# What is needed
Transcribe everything in the listing below exactly, except the pictures.

# Source records
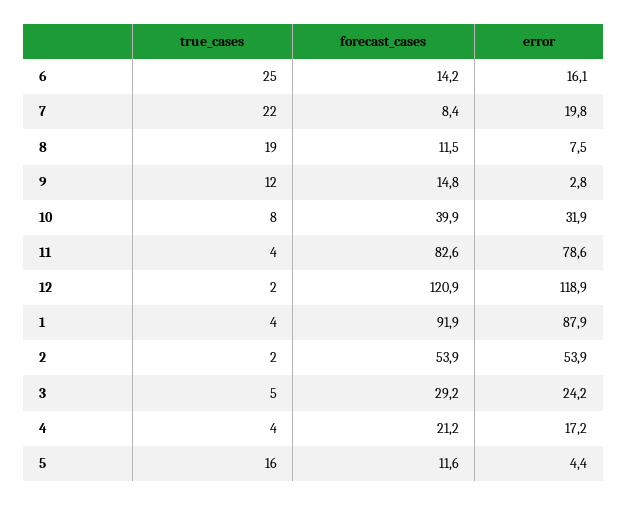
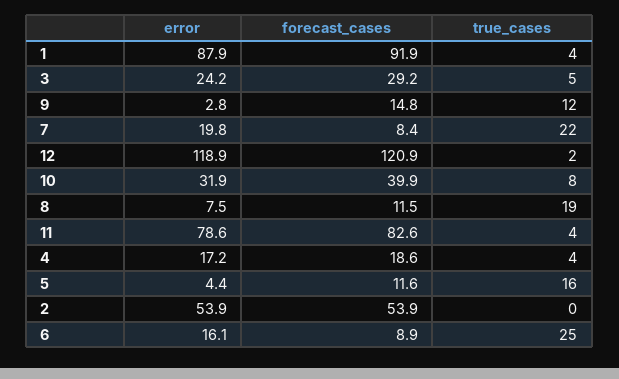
  {
    "true_cases": {
      "6": 25,
      "7": 22,
      "8": 19,
      "9": 12,
      "10": 8,
      "11": 4,
      "12": 2,
      "1": 4,
-     "2": 2,
+     "2": 0,
      "3": 5,
      "4": 4,
      "5": 16
    },
    "forecast_cases": {
-     "6": 14.2,
+     "6": 8.9,
      "7": 8.4,
      "8": 11.5,
      "9": 14.8,
      "10": 39.9,
      "11": 82.6,
      "12": 120.9,
      "1": 91.9,
      "2": 53.9,
      "3": 29.2,
-     "4": 21.2,
+     "4": 18.6,
      "5": 11.6
    },
    "error": {
      "6": 16.1,
      "7": 19.8,
      "8": 7.5,
      "9": 2.8,
      "10": 31.9,
      "11": 78.6,
      "12": 118.9,
      "1": 87.9,
      "2": 53.9,
      "3": 24.2,
      "4": 17.2,
      "5": 4.4
    }
  }

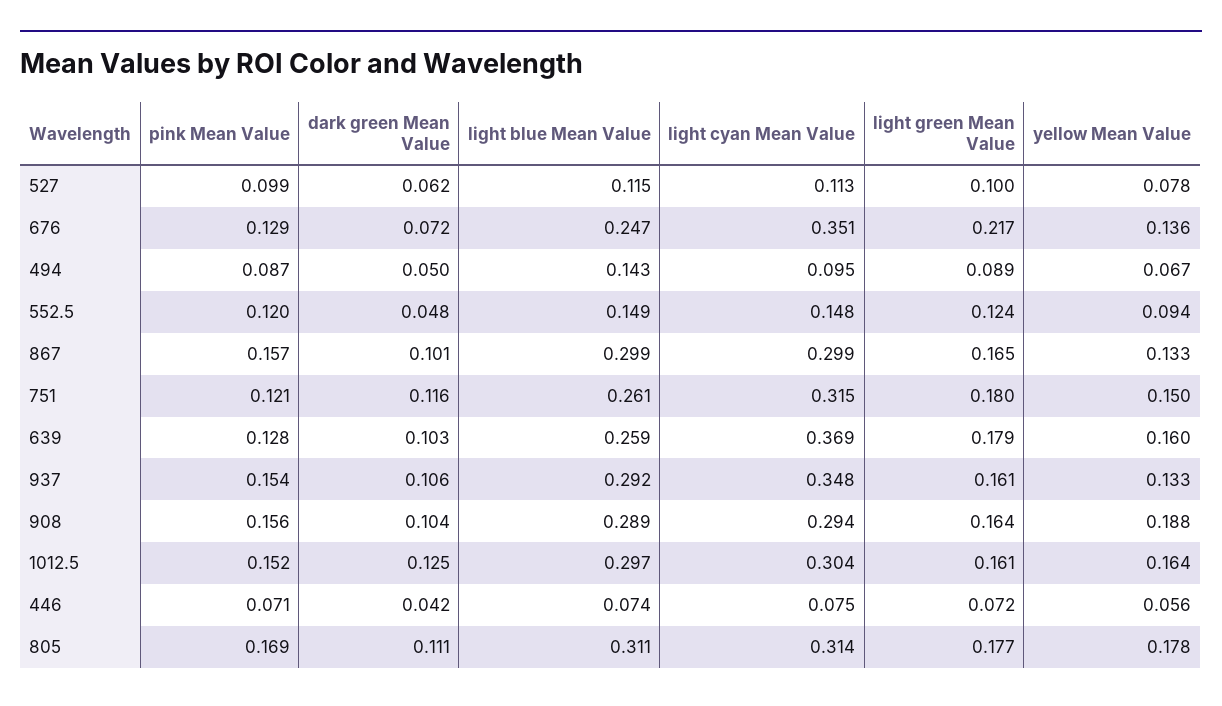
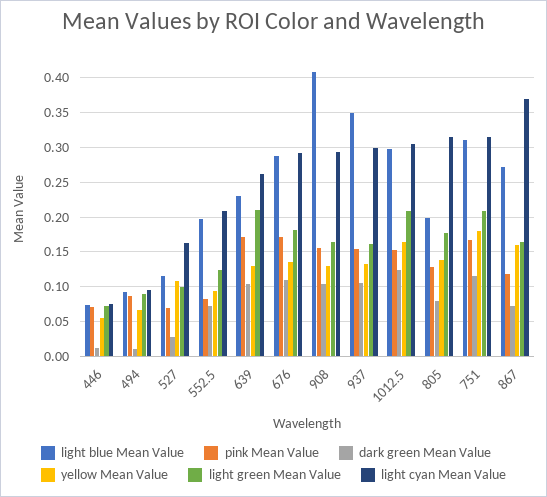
  {
    "pink Mean Value": {
-     "527": 0.099,
+     "527": 0.07,
-     "676": 0.129,
+     "676": 0.17,
      "494": 0.087,
-     "552.5": 0.12,
+     "552.5": 0.08,
-     "867": 0.157,
+     "867": 0.12,
-     "751": 0.121,
+     "751": 0.17,
-     "639": 0.128,
+     "639": 0.17,
      "937": 0.154,
      "908": 0.156,
      "1012.5": 0.152,
      "446": 0.071,
-     "805": 0.169
+     "805": 0.13
    },
    "dark green Mean Value": {
-     "527": 0.062,
+     "527": 0.03,
-     "676": 0.072,
+     "676": 0.11,
-     "494": 0.05,
+     "494": 0.01,
-     "552.5": 0.048,
+     "552.5": 0.07,
-     "867": 0.101,
+     "867": 0.07,
      "751": 0.116,
      "639": 0.103,
      "937": 0.106,
      "908": 0.104,
      "1012.5": 0.125,
-     "446": 0.042,
+     "446": 0.01,
-     "805": 0.111
+     "805": 0.08
    },
    "light blue Mean Value": {
      "527": 0.115,
-     "676": 0.247,
+     "676": 0.29,
-     "494": 0.143,
+     "494": 0.09,
-     "552.5": 0.149,
+     "552.5": 0.2,
-     "867": 0.299,
+     "867": 0.27,
-     "751": 0.261,
+     "751": 0.31,
-     "639": 0.259,
+     "639": 0.23,
-     "937": 0.292,
+     "937": 0.35,
-     "908": 0.289,
+     "908": 0.41,
      "1012.5": 0.297,
      "446": 0.074,
-     "805": 0.311
+     "805": 0.2
    },
    "light cyan Mean Value": {
-     "527": 0.113,
+     "527": 0.16,
-     "676": 0.351,
+     "676": 0.29,
      "494": 0.095,
-     "552.5": 0.148,
+     "552.5": 0.21,
-     "867": 0.299,
+     "867": 0.37,
      "751": 0.315,
-     "639": 0.369,
+     "639": 0.26,
-     "937": 0.348,
+     "937": 0.3,
      "908": 0.294,
      "1012.5": 0.304,
      "446": 0.075,
      "805": 0.314
    },
    "light green Mean Value": {
      "527": 0.1,
-     "676": 0.217,
+     "676": 0.18,
      "494": 0.089,
      "552.5": 0.124,
      "867": 0.165,
-     "751": 0.18,
+     "751": 0.21,
-     "639": 0.179,
+     "639": 0.21,
      "937": 0.161,
      "908": 0.164,
-     "1012.5": 0.161,
+     "1012.5": 0.21,
      "446": 0.072,
      "805": 0.177
    },
    "yellow Mean Value": {
-     "527": 0.078,
+     "527": 0.11,
      "676": 0.136,
      "494": 0.067,
      "552.5": 0.094,
-     "867": 0.133,
+     "867": 0.16,
-     "751": 0.15,
+     "751": 0.18,
-     "639": 0.16,
+     "639": 0.13,
      "937": 0.133,
-     "908": 0.188,
+     "908": 0.13,
      "1012.5": 0.164,
      "446": 0.056,
-     "805": 0.178
+     "805": 0.14
    }
  }

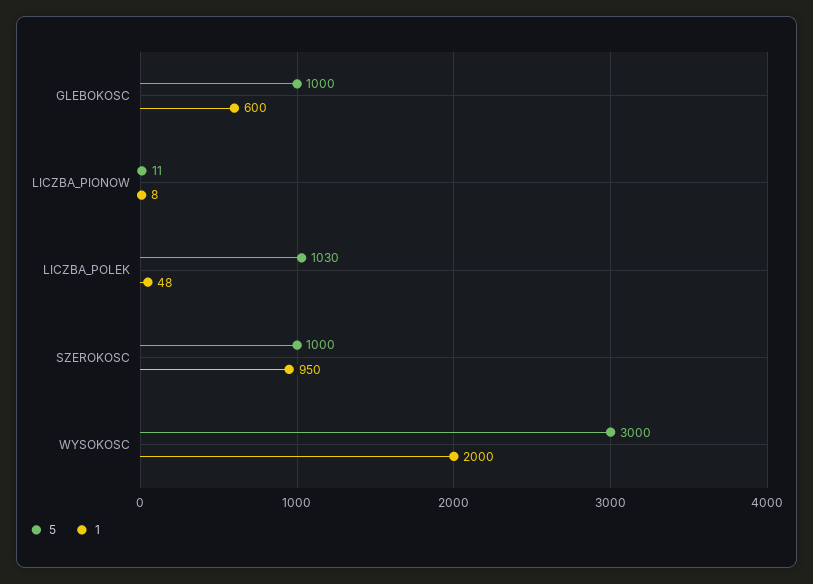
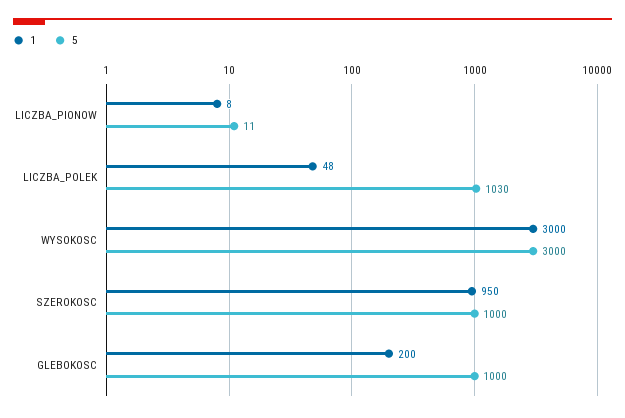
  {
    "5": {
      "GLEBOKOSC": 1000,
      "LICZBA_PIONOW": 11,
      "LICZBA_POLEK": 1030,
      "SZEROKOSC": 1000,
      "WYSOKOSC": 3000
    },
    "1": {
-     "GLEBOKOSC": 600,
+     "GLEBOKOSC": 200,
      "LICZBA_PIONOW": 8,
      "LICZBA_POLEK": 48,
      "SZEROKOSC": 950,
-     "WYSOKOSC": 2000
+     "WYSOKOSC": 3000
    }
  }

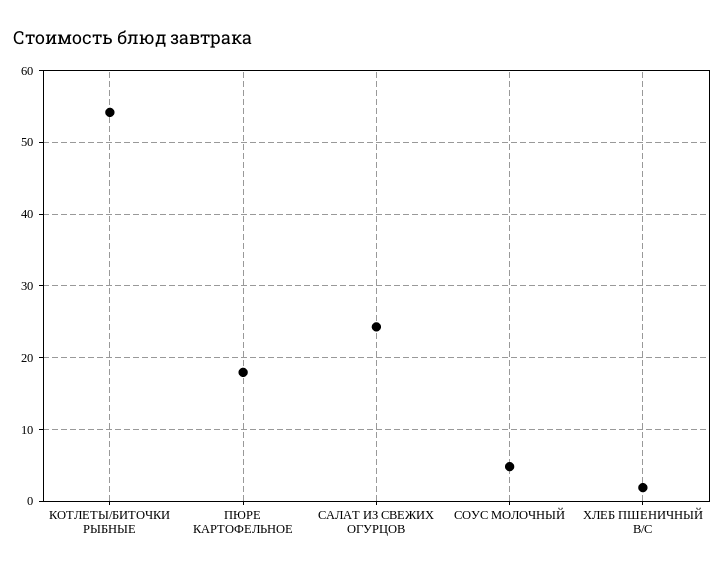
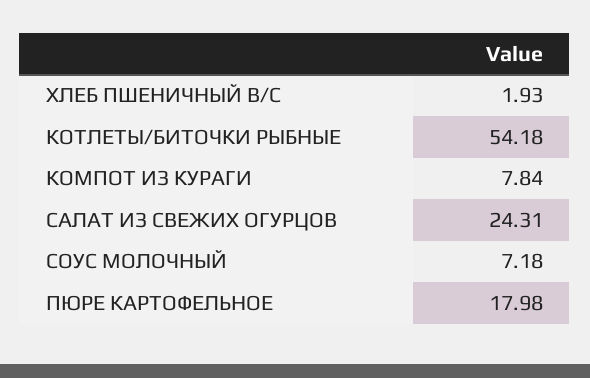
  {
    "КОТЛЕТЫ/БИТОЧКИ РЫБНЫЕ": 54.18,
    "ПЮРЕ КАРТОФЕЛЬНОЕ": 17.98,
    "САЛАТ ИЗ СВЕЖИХ ОГУРЦОВ": 24.31,
-   "СОУС МОЛОЧНЫЙ": 5,
+   "СОУС МОЛОЧНЫЙ": 7.18,
-   "ХЛЕБ ПШЕНИЧНЫЙ В/С": 1.93
+   "ХЛЕБ ПШЕНИЧНЫЙ В/С": 1.93,
+   "КОМПОТ ИЗ КУРАГИ": 7.84
  }

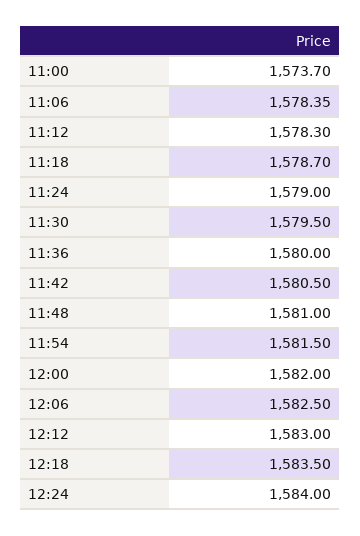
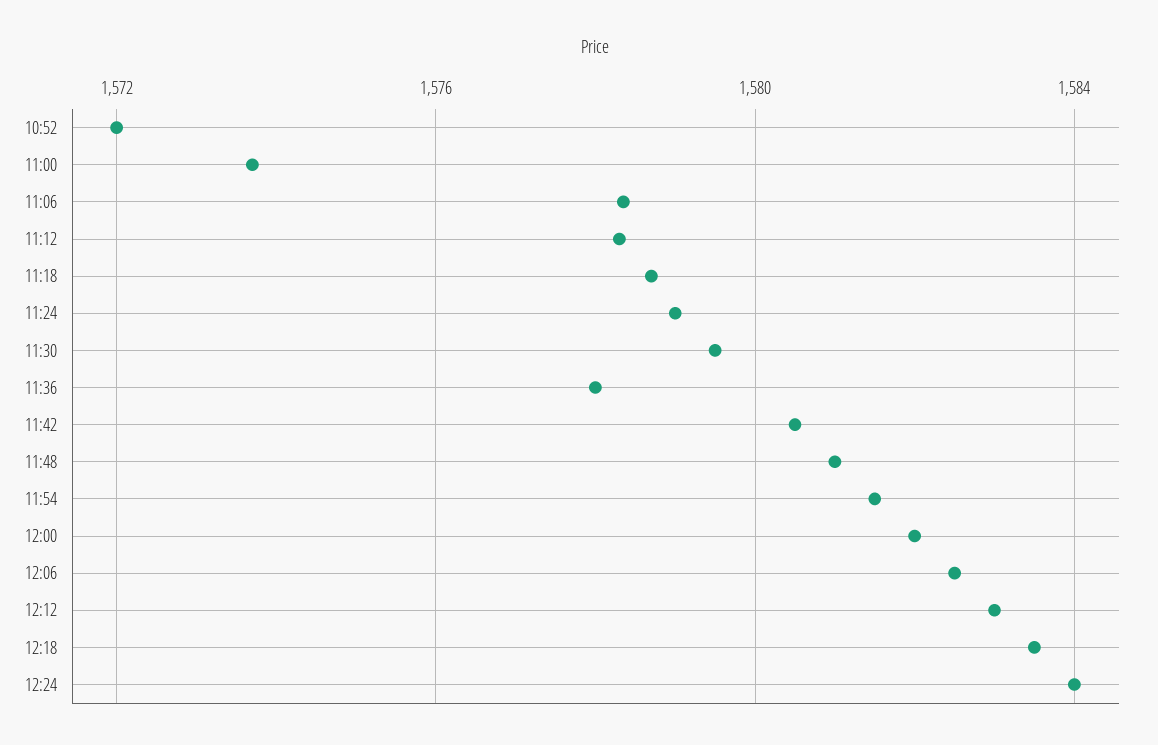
  {
    "11:00": 1573.7,
    "11:06": 1578.35,
    "11:12": 1578.3,
    "11:18": 1578.7,
    "11:24": 1579,
    "11:30": 1579.5,
-   "11:36": 1580,
+   "11:36": 1578,
    "11:42": 1580.5,
    "11:48": 1581,
    "11:54": 1581.5,
    "12:00": 1582,
    "12:06": 1582.5,
    "12:12": 1583,
    "12:18": 1583.5,
-   "12:24": 1584
+   "12:24": 1584,
+   "10:52": 1572
  }

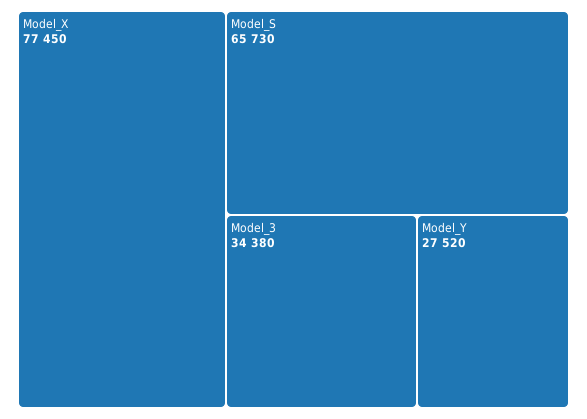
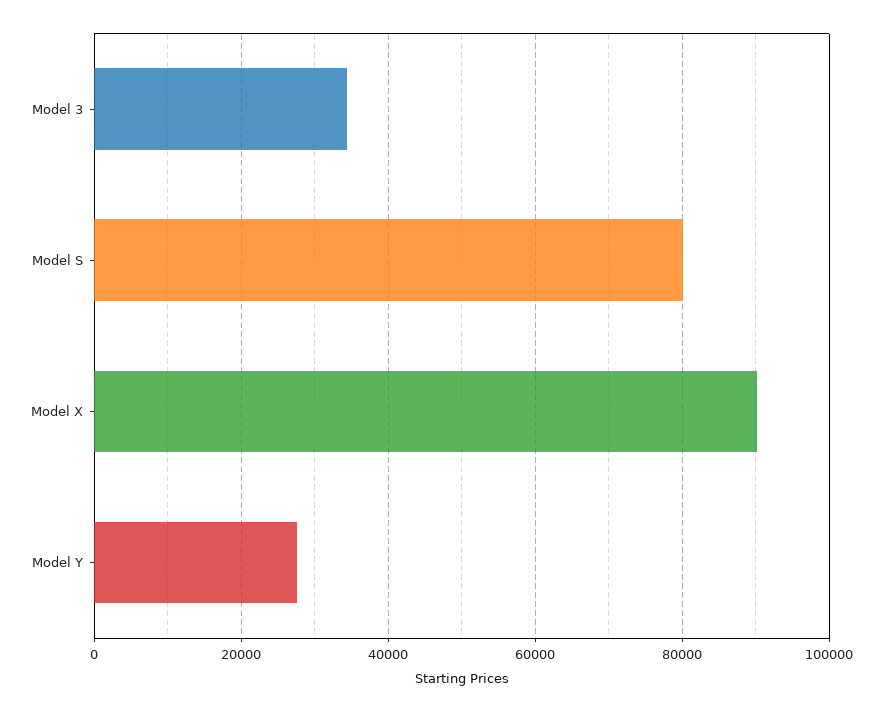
  {
-   "Model_X": 77450,
+   "Model_X": 90000,
-   "Model_S": 65730,
+   "Model_S": 80000,
    "Model_3": 34380,
    "Model_Y": 27520
  }

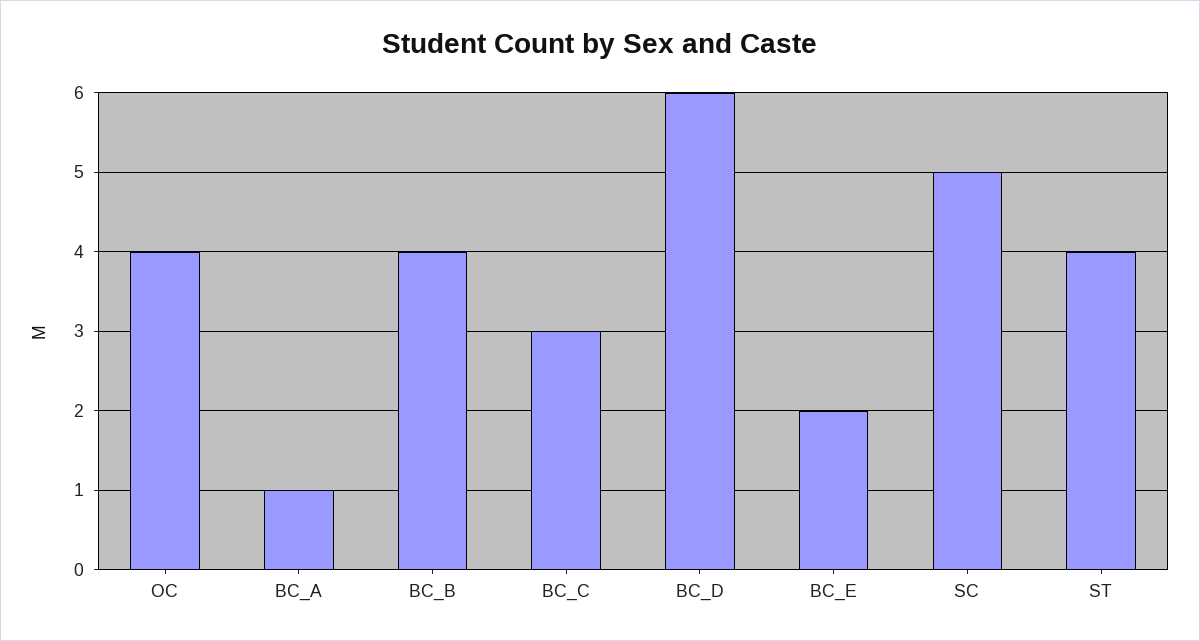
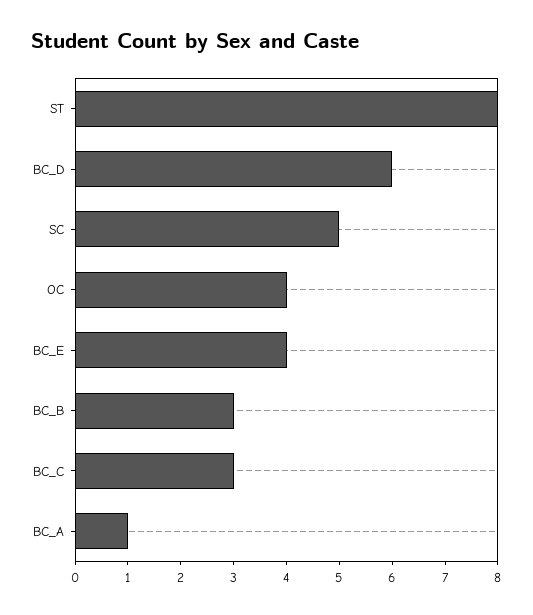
  {
    "OC": 4,
    "BC_A": 1,
-   "BC_B": 4,
+   "BC_B": 3,
    "BC_C": 3,
    "BC_D": 6,
-   "BC_E": 2,
+   "BC_E": 4,
    "SC": 5,
-   "ST": 4
+   "ST": 8
  }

# Exercise response
  {
    "true_cases": {
      "6": 25,
      "7": 22,
      "8": 19,
      "9": 12,
      "10": 8,
      "11": 4,
      "12": 2,
      "1": 4,
-     "2": 2,
+     "2": 0,
      "3": 5,
      "4": 4,
      "5": 16
    },
    "forecast_cases": {
-     "6": 14.2,
+     "6": 8.9,
      "7": 8.4,
      "8": 11.5,
      "9": 14.8,
      "10": 39.9,
      "11": 82.6,
      "12": 120.9,
      "1": 91.9,
      "2": 53.9,
      "3": 29.2,
-     "4": 21.2,
+     "4": 18.6,
      "5": 11.6
    },
    "error": {
      "6": 16.1,
      "7": 19.8,
      "8": 7.5,
      "9": 2.8,
      "10": 31.9,
      "11": 78.6,
      "12": 118.9,
      "1": 87.9,
      "2": 53.9,
      "3": 24.2,
      "4": 17.2,
      "5": 4.4
    }
  }

  {
    "pink Mean Value": {
-     "527": 0.099,
+     "527": 0.07,
-     "676": 0.129,
+     "676": 0.17,
      "494": 0.087,
-     "552.5": 0.12,
+     "552.5": 0.08,
-     "867": 0.157,
+     "867": 0.12,
-     "751": 0.121,
+     "751": 0.17,
-     "639": 0.128,
+     "639": 0.17,
      "937": 0.154,
      "908": 0.156,
      "1012.5": 0.152,
      "446": 0.071,
-     "805": 0.169
+     "805": 0.13
    },
    "dark green Mean Value": {
-     "527": 0.062,
+     "527": 0.03,
-     "676": 0.072,
+     "676": 0.11,
-     "494": 0.05,
+     "494": 0.01,
-     "552.5": 0.048,
+     "552.5": 0.07,
-     "867": 0.101,
+     "867": 0.07,
      "751": 0.116,
      "639": 0.103,
      "937": 0.106,
      "908": 0.104,
      "1012.5": 0.125,
-     "446": 0.042,
+     "446": 0.01,
-     "805": 0.111
+     "805": 0.08
    },
    "light blue Mean Value": {
      "527": 0.115,
-     "676": 0.247,
+     "676": 0.29,
-     "494": 0.143,
+     "494": 0.09,
-     "552.5": 0.149,
+     "552.5": 0.2,
-     "867": 0.299,
+     "867": 0.27,
-     "751": 0.261,
+     "751": 0.31,
-     "639": 0.259,
+     "639": 0.23,
-     "937": 0.292,
+     "937": 0.35,
-     "908": 0.289,
+     "908": 0.41,
      "1012.5": 0.297,
      "446": 0.074,
-     "805": 0.311
+     "805": 0.2
    },
    "light cyan Mean Value": {
-     "527": 0.113,
+     "527": 0.16,
-     "676": 0.351,
+     "676": 0.29,
      "494": 0.095,
-     "552.5": 0.148,
+     "552.5": 0.21,
-     "867": 0.299,
+     "867": 0.37,
      "751": 0.315,
-     "639": 0.369,
+     "639": 0.26,
-     "937": 0.348,
+     "937": 0.3,
      "908": 0.294,
      "1012.5": 0.304,
      "446": 0.075,
      "805": 0.314
    },
    "light green Mean Value": {
      "527": 0.1,
-     "676": 0.217,
+     "676": 0.18,
      "494": 0.089,
      "552.5": 0.124,
      "867": 0.165,
-     "751": 0.18,
+     "751": 0.21,
-     "639": 0.179,
+     "639": 0.21,
      "937": 0.161,
      "908": 0.164,
-     "1012.5": 0.161,
+     "1012.5": 0.21,
      "446": 0.072,
      "805": 0.177
    },
    "yellow Mean Value": {
-     "527": 0.078,
+     "527": 0.11,
      "676": 0.136,
      "494": 0.067,
      "552.5": 0.094,
-     "867": 0.133,
+     "867": 0.16,
-     "751": 0.15,
+     "751": 0.18,
-     "639": 0.16,
+     "639": 0.13,
      "937": 0.133,
-     "908": 0.188,
+     "908": 0.13,
      "1012.5": 0.164,
      "446": 0.056,
-     "805": 0.178
+     "805": 0.14
    }
  }

  {
    "5": {
      "GLEBOKOSC": 1000,
      "LICZBA_PIONOW": 11,
      "LICZBA_POLEK": 1030,
      "SZEROKOSC": 1000,
      "WYSOKOSC": 3000
    },
    "1": {
-     "GLEBOKOSC": 600,
+     "GLEBOKOSC": 200,
      "LICZBA_PIONOW": 8,
      "LICZBA_POLEK": 48,
      "SZEROKOSC": 950,
-     "WYSOKOSC": 2000
+     "WYSOKOSC": 3000
    }
  }

  {
    "КОТЛЕТЫ/БИТОЧКИ РЫБНЫЕ": 54.18,
    "ПЮРЕ КАРТОФЕЛЬНОЕ": 17.98,
    "САЛАТ ИЗ СВЕЖИХ ОГУРЦОВ": 24.31,
-   "СОУС МОЛОЧНЫЙ": 5,
+   "СОУС МОЛОЧНЫЙ": 7.18,
-   "ХЛЕБ ПШЕНИЧНЫЙ В/С": 1.93
+   "ХЛЕБ ПШЕНИЧНЫЙ В/С": 1.93,
+   "КОМПОТ ИЗ КУРАГИ": 7.84
  }

  {
    "11:00": 1573.7,
    "11:06": 1578.35,
    "11:12": 1578.3,
    "11:18": 1578.7,
    "11:24": 1579,
    "11:30": 1579.5,
-   "11:36": 1580,
+   "11:36": 1578,
    "11:42": 1580.5,
    "11:48": 1581,
    "11:54": 1581.5,
    "12:00": 1582,
    "12:06": 1582.5,
    "12:12": 1583,
    "12:18": 1583.5,
-   "12:24": 1584
+   "12:24": 1584,
+   "10:52": 1572
  }

  {
-   "Model_X": 77450,
+   "Model_X": 90000,
-   "Model_S": 65730,
+   "Model_S": 80000,
    "Model_3": 34380,
    "Model_Y": 27520
  }

  {
    "OC": 4,
    "BC_A": 1,
-   "BC_B": 4,
+   "BC_B": 3,
    "BC_C": 3,
    "BC_D": 6,
-   "BC_E": 2,
+   "BC_E": 4,
    "SC": 5,
-   "ST": 4
+   "ST": 8
  }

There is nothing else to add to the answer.